Nos primeiros dias sem nicotina, a autoestima
por estar fazendo algo muito difícil e o foco nessa tarefa hercúlea dão conta
de desviar a atenção. O café e sua “força” resolvem. Depois viajei um mês e,
acordar, tomar um café e sair para passear de férias e em cidades lindas com
tanta coisa para ver também “dava uma onda”. Depois tudo foi perdendo a graça sem
que eu me desse conta. Estou tirando aí os períodos brabos de dores etc. E nem
estou falando de acordar por “ter” que acordar. Porque há um compromisso. Estou
falando em ficar feliz por acordar porque alguma coisa muito estimulante está aguardando.
Penso que nunca mais li o jornal de cabo a rabo como costumava. Meu cantinho de
fumar e ler na varanda está abandonado há mais de um ano. Eu não me achei de
novo nem dentro de casa.
Talvez se
morasse com alguém e tivesse para quem dar bom dia e conversar já fosse um
prazer. Minha filha já saiu quando acordo. Mesmo assim tenho dúvidas. São
muitos anos morando sozinha e provavelmente companhia pela manhã mais me faria
querer dormir que acordar.
A pergunta
que não sai hoje da minha cabeça é: como de descobre um prazer que seja diário
e de intensidade regular? Experimentando? Talvez. Mas é preciso que se torne um
vício? Pode ser a endorfina dos exercícios mas isso demora um mês ou mais para
virar indispensável Se [re]plantar é isso? E se for o contrário? A meditação?

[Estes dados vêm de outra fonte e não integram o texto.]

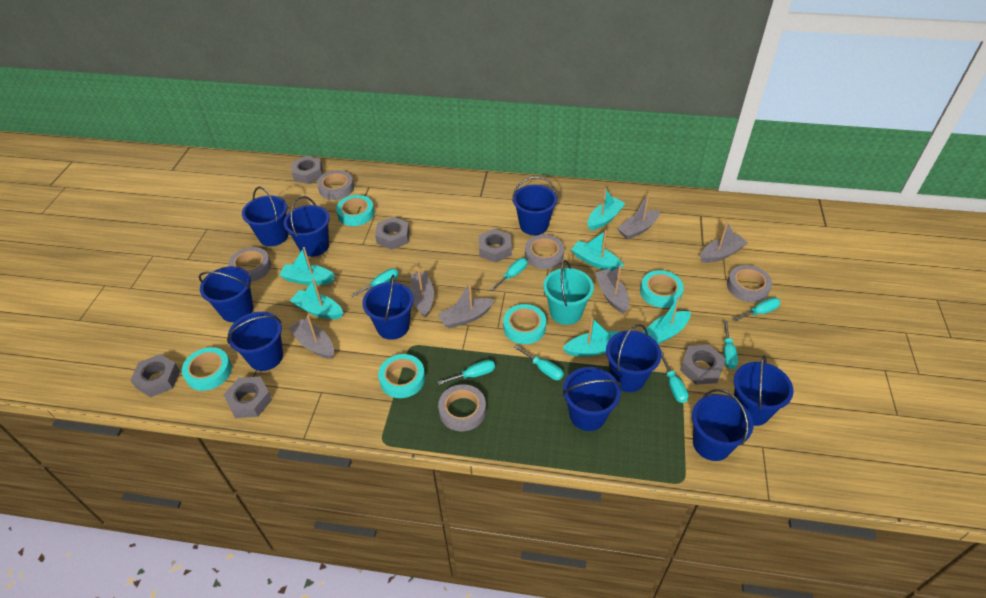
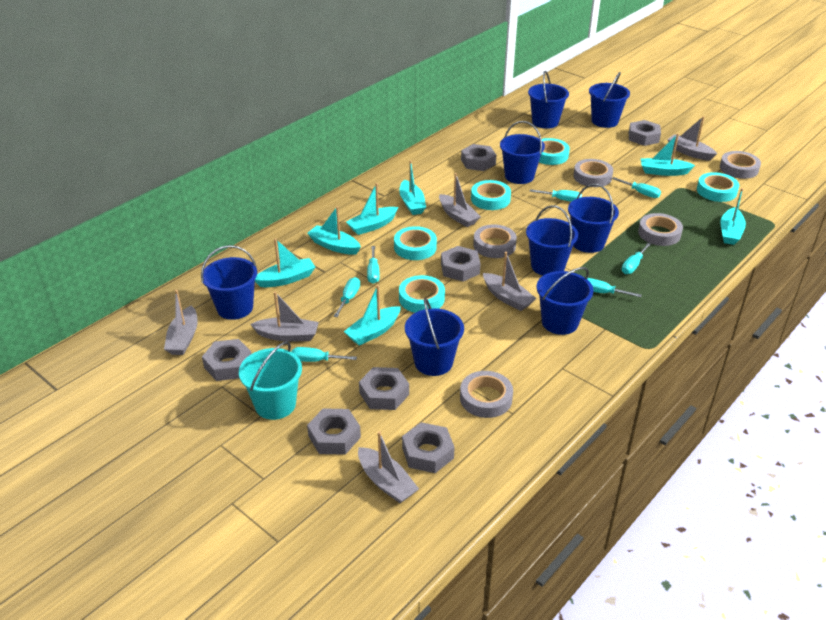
blue bucket: [199,266,253,322] [227,312,283,371] [242,187,288,246] [283,196,330,257] [362,275,414,340] [512,176,558,235] [562,367,621,431] [606,324,661,392] [692,389,753,461] [733,355,794,426] = 10 -> [201,245,257,320] [405,298,464,376] [500,121,545,184] [526,205,578,276] [528,71,569,129] [537,267,593,335] [568,184,619,253] [589,72,630,128] = 8
grey nut: [130,354,180,397] [223,376,272,418] [292,156,323,184] [375,217,410,250] [479,229,512,263] [680,345,726,385] = 6 -> [202,339,251,381] [307,408,361,455] [359,367,409,410] [402,422,455,473] [441,246,481,282] [461,144,496,171] [629,120,661,146] = 7
turquoise boat: [279,247,335,285] [290,279,343,319] [563,317,620,357] [571,230,624,271] [588,188,626,231] [643,297,691,344] = 6 -> [255,238,315,287] [307,206,361,255] [344,285,401,345] [346,183,398,235] [399,160,426,215] [641,133,695,176] [720,188,746,245] = 7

Ou ir à praia? Ai, se ao menos eu gostasse de um esporte... Porque o prazer é
um animal de múltiplos tentáculos. É um polvo que agarra toda a nossa vida e
nos faz querer ter outros prazeres: ler, trabalhar, ter amigos, fazer nada,
contemplar. É preciso uma ignição. Um prazer fundamental ou inicial.
Não acho de
todo fútil que esteja falando do cigarro. Estou, de fato, me referindo a um
ritual quase religioso e que durou uns quarenta anos. Não se pode subestimar.
Tentei
resgatar, confesso, na ausência de coisa melhor. Armei-me de tudo: cigarros,
isqueiro, café. Falhou. Enjoei, tossi...não consegui. Um prazer não volta só
porque você quer. Não dá para gostar de novo de quem você não gosta mais. É
preciso entender, muito bem entendido, quem você se tornou, onde foi que se perdeu,
e o que foi que perdeu. Então se [re]plantar em solo para o qual sua plantinha
atual esteja mais propensa a crescer e frutificar. Falhei em meu próprio
diagnóstico. Confundi o que eu precisava fazer com o que os médicos precisavam
fazer. Aliás, falhamos ambos.
Comecei
escrevendo esse texto que me obrigarei a publicar embora tenha a sensação de
que poderíamos classificá-lo na quinta categoria. Eu tinha prazer em escrever.
Tive agora. É um começo. Acho.
São três horas da manhã e o prazer que me fará
dar bom dia ao sol terá que ser outro. No entanto, fico contente por hora. Por
ter entrado na nave do tempo e aterrissado num passado em que só a noite me era
completamente prazerosa. Isso foi há muito tempo.